History | Public History Field School

Sponsored by the John and Janet Creighton Public History Project, the Department of History at Washington State University in Pullman, Washington, will offer its public history field school from May 23 through June 10, 2016.

Professor Orlan Svingen and the Department of History received a high-impact research award from WSU benefactors John and Janet Creighton (PhD history ’04) to support a new, four-year outreach project connecting the WSU Public History Program with ongoing historical and cultural interpretive work by the Shoshone-Bannock Tribes and government groups in southwest Montana and east-central Idaho.
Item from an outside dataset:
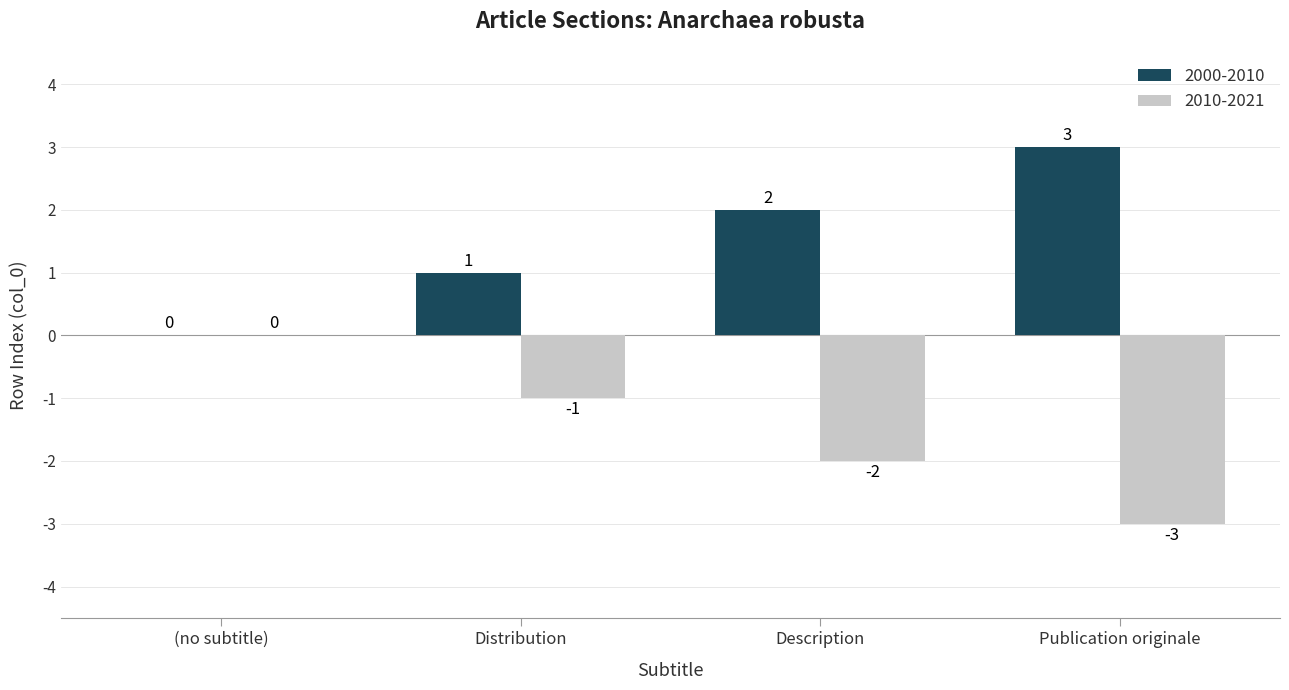

What is the greatest value displayed?

3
An extension of Dr. Svingen’s research and teaching agenda, the JJCPH Project will provide hands-on experiential learning opportunities for WSU undergraduate and graduate students interested in American Indian history and culture. Students will work collaboratively with Shoshone-Bannock tribal specialists, as well as historical and interpretive specialists from Virginia City, Montana, and Salmon, Idaho.

The 2016 Public History Field School will span three weeks, beginning Monday, May 23 in Virginia City, Montana.

  • Week 1 will be spent developing interpretive themes and signage drafts for three locations: the newly-formed Tendoy Park in Virginia City, Montana, the 1868 Territorial Headquarters Building (Tendoy’s Cession Document), and Laurin, Montana (1868 Virginia City Treaty site).
  • Week 2 begins on Monday, May 30 in Salmon, Idaho, where students will work in conjunction with the Sacajawea Interpretive, Cultural, Educational, and Events Center. The objective will be to develop draft-teaching units for the Center that enhances historical and cultural understanding of the Mixed-Bands of Shoshone, Bannock, and Sheepeater People whose aboriginal homeland includes both sides of Lemhi Pass.
  • Week 3 will be spent in Fort Hall, Idaho, at the Fort Hall Indian Reservation, home of the Shoshone-Bannock Tribes. Working with the Language and Cultural Preservation Department and the Culture Committee, students will prepare draft-reports of their work from weeks 1 and 2 for a formal presentation.

WSU summer school enrollment for this course will be capped at 20 students, undergraduate and graduate students combined, and it will fulfill requirements for History 529, which will earn students 3 semester credits. Additional information about the field school application form, deadlines, syllabus, course fees, and any additional costs over and above tuition will be forthcoming.